Daniel (@dungeondive) confronts the elephant in the room with admirable candour: this print-on-demand roguelike dungeon crawl from designer Peter Jank costs approximately $130 shipped. Before you reach for your smelling salts, he offers a rather elegant economics lesson on why.

The short version: economy of scale. At one end of the spectrum, Riot Games prints tens of thousands of Mechs vs Minions for their captive audience of millions. At the other end, Game Crafter prints exactly one copy when you order—hence your wallet’s lamentations. Poor Peter Jank apparently makes about 30 cents per sale, which makes this less a commercial venture and more an act of stubborn creative devotion.

What does one receive for such princely sums? Over a thousand cards comprising a board game distillation of the roguelike PC dungeon crawl experience. Ten floors of increasingly deadly pixel-art peril stand between your chosen hero and the eponymous Lost Pixel. Twelve distinct heroes offer varied stat distributions across strength, dexterity, and intelligence—each determining which dice you’ll be hurling at monsters and which elemental attacks might actually penetrate their defences.

The equipment system provides a proper paper doll arrangement: headgear, armour, boots, two accessories, and one weapon.

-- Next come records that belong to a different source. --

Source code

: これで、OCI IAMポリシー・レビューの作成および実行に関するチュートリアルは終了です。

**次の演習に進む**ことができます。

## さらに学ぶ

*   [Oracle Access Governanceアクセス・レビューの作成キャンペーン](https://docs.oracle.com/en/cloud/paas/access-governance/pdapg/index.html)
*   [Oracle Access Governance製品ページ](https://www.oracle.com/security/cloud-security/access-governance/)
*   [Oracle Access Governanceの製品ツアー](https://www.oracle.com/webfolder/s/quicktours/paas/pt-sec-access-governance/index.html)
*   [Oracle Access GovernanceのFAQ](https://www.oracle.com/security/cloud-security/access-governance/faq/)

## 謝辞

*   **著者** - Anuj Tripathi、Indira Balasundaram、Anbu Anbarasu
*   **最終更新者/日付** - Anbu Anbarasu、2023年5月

Weapons dictate which stat fuels your attacks, while elemental damage types create interesting tactical wrinkles—monsters defend differently against fire, ice, and poison than against straightforward physical damage.

Daniel places the complexity somewhere between Bag of Dungeon and Dungeon Quest—accessible enough to learn in minutes, yet possessed of sufficient depth for extended engagement. The time pressure of ten turns per floor creates tension without oppression, while random events, treasure, and monster decks ensure no two descents feel identical.

For those who prize replayability above all else—the sort who ask “how many times can I play this before exhausting its possibilities?”—this may qualify as something approaching a holy grail. Daniel’s clearly smitten enough to have ordered two expansions, pushing his total investment into Kingdom Death Monster territory. Madness? Perhaps. But clearly the pleasurable sort.


What’s the most you’ve ever spent on a game you’d never heard of a week prior, and did it reward your recklessness?